What is needed: Repeat every row below word for word, without changing anything.

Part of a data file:
:::
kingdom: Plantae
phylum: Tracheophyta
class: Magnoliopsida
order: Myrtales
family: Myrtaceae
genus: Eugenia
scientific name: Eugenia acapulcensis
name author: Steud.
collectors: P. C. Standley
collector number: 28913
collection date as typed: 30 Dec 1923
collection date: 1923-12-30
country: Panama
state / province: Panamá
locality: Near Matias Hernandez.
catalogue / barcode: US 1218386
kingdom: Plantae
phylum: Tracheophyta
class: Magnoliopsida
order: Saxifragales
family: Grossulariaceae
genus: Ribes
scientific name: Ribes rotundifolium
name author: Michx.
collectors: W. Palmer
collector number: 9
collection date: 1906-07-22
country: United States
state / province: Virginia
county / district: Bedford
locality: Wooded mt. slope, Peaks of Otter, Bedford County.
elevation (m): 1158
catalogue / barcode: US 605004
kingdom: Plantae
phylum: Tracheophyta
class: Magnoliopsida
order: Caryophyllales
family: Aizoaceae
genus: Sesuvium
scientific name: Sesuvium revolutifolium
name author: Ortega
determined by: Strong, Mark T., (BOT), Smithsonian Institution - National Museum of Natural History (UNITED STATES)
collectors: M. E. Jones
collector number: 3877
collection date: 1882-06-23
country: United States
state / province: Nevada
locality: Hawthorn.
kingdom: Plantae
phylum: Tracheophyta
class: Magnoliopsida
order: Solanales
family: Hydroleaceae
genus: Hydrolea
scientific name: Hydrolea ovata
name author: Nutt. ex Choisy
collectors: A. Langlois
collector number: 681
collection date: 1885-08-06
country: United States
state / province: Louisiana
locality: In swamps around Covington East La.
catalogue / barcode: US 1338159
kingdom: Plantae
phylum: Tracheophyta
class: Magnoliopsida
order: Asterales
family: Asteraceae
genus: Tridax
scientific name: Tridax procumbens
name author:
:::
Solution to the exercise:
kingdom: Plantae
phylum: Tracheophyta
class: Magnoliopsida
order: Myrtales
family: Myrtaceae
genus: Eugenia
scientific name: Eugenia acapulcensis
name author: Steud.
collectors: P. C. Standley
collector number: 28913
collection date as typed: 30 Dec 1923
collection date: 1923-12-30
country: Panama
state / province: Panamá
locality: Near Matias Hernandez.
catalogue / barcode: US 1218386
kingdom: Plantae
phylum: Tracheophyta
class: Magnoliopsida
order: Saxifragales
family: Grossulariaceae
genus: Ribes
scientific name: Ribes rotundifolium
name author: Michx.
collectors: W. Palmer
collector number: 9
collection date: 1906-07-22
country: United States
state / province: Virginia
county / district: Bedford
locality: Wooded mt. slope, Peaks of Otter, Bedford County.
elevation (m): 1158
catalogue / barcode: US 605004
kingdom: Plantae
phylum: Tracheophyta
class: Magnoliopsida
order: Caryophyllales
family: Aizoaceae
genus: Sesuvium
scientific name: Sesuvium revolutifolium
name author: Ortega
determined by: Strong, Mark T., (BOT), Smithsonian Institution - National Museum of Natural History (UNITED STATES)
collectors: M. E. Jones
collector number: 3877
collection date: 1882-06-23
country: United States
state / province: Nevada
locality: Hawthorn.
kingdom: Plantae
phylum: Tracheophyta
class: Magnoliopsida
order: Solanales
family: Hydroleaceae
genus: Hydrolea
scientific name: Hydrolea ovata
name author: Nutt. ex Choisy
collectors: A. Langlois
collector number: 681
collection date: 1885-08-06
country: United States
state / province: Louisiana
locality: In swamps around Covington East La.
catalogue / barcode: US 1338159
kingdom: Plantae
phylum: Tracheophyta
class: Magnoliopsida
order: Asterales
family: Asteraceae
genus: Tridax
scientific name: Tridax procumbens
name author:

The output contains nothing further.